# Exercise details
Render the records in the part that opens with the line containing "Output format: photo, then" and closes with the line containing "0.210736, 0.770824, 0.524208]]" as a two-column CSV with the columns text and answer. Give one row per record, with each field in quotation marks and line breaks turned into spaces.

====== Records supplied ======

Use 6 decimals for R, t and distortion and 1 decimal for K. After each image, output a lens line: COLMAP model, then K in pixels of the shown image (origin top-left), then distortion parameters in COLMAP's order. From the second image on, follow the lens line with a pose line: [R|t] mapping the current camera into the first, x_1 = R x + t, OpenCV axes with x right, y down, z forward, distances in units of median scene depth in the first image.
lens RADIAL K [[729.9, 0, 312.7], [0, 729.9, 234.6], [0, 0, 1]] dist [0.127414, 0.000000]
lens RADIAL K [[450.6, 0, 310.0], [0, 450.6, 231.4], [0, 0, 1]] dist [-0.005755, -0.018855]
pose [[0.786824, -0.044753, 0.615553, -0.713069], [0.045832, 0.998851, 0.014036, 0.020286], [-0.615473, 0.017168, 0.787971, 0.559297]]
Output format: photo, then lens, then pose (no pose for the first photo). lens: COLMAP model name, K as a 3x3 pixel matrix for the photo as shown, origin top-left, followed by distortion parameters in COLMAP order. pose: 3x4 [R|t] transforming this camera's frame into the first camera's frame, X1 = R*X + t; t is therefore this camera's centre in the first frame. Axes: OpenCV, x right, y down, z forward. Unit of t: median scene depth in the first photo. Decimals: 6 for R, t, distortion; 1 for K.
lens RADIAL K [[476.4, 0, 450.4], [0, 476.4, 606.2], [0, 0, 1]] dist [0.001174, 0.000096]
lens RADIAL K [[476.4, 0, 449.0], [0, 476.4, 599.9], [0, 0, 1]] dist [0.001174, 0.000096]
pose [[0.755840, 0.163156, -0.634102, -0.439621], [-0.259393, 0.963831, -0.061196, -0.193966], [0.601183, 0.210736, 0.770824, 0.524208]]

======
====== Records supplied ======

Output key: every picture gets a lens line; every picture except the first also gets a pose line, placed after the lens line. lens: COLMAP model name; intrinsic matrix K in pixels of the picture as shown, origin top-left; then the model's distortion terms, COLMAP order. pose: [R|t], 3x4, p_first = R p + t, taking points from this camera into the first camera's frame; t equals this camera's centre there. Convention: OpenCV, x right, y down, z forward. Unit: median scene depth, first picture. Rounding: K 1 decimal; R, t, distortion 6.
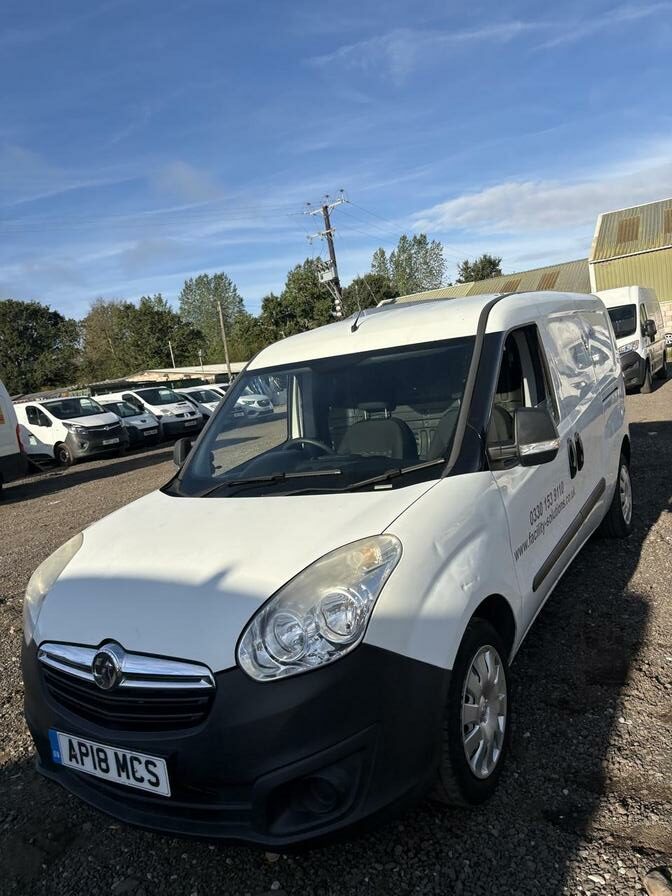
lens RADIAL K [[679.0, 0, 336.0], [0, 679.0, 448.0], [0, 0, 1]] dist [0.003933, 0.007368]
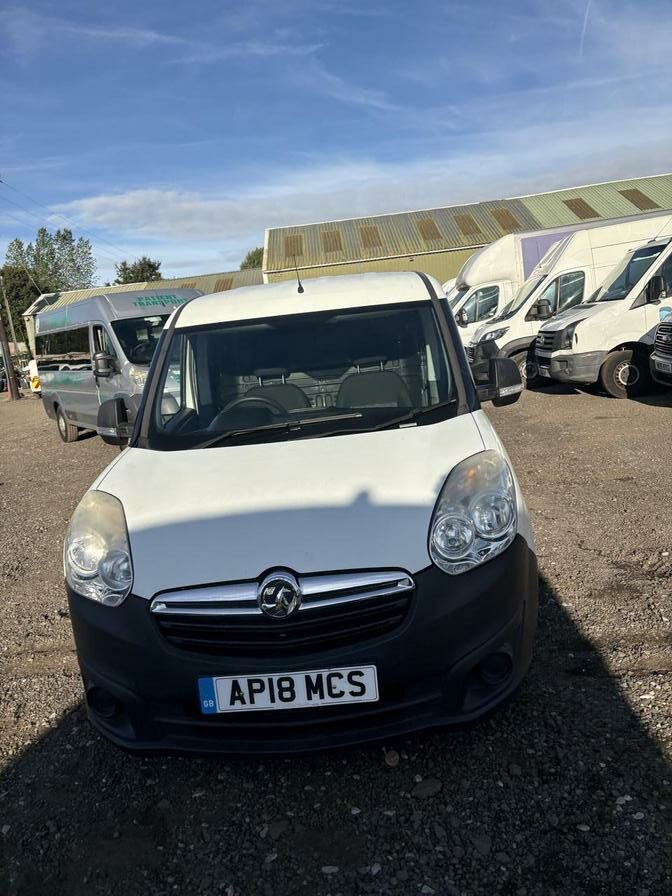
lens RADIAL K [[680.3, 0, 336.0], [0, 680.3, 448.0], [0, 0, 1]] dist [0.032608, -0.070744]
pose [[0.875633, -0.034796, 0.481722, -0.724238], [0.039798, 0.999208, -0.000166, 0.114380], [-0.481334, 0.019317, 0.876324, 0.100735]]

======

# Exercise result
text,answer
"Output format: photo, then lens, then pose (no pose for the first photo). lens: COLMAP model name, K as a 3x3 pixel matrix for the photo as shown, origin top-left, followed by distortion parameters in COLMAP order. pose: 3x4 [R|t] transforming this camera's frame into the first camera's frame, X1 = R*X + t; t is therefore this camera's centre in the first frame. Axes: OpenCV, x right, y down, z forward. Unit of t: median scene depth in the first photo. Decimals: 6 for R, t, distortion; 1 for K.","lens RADIAL K [[476.4, 0, 450.4], [0, 476.4, 606.2], [0, 0, 1]] dist [0.001174, 0.000096] lens RADIAL K [[476.4, 0, 449.0], [0, 476.4, 599.9], [0, 0, 1]] dist [0.001174, 0.000096] pose [[0.755840, 0.163156, -0.634102, -0.439621], [-0.259393, 0.963831, -0.061196, -0.193966], [0.601183, 0.210736, 0.770824, 0.524208]]"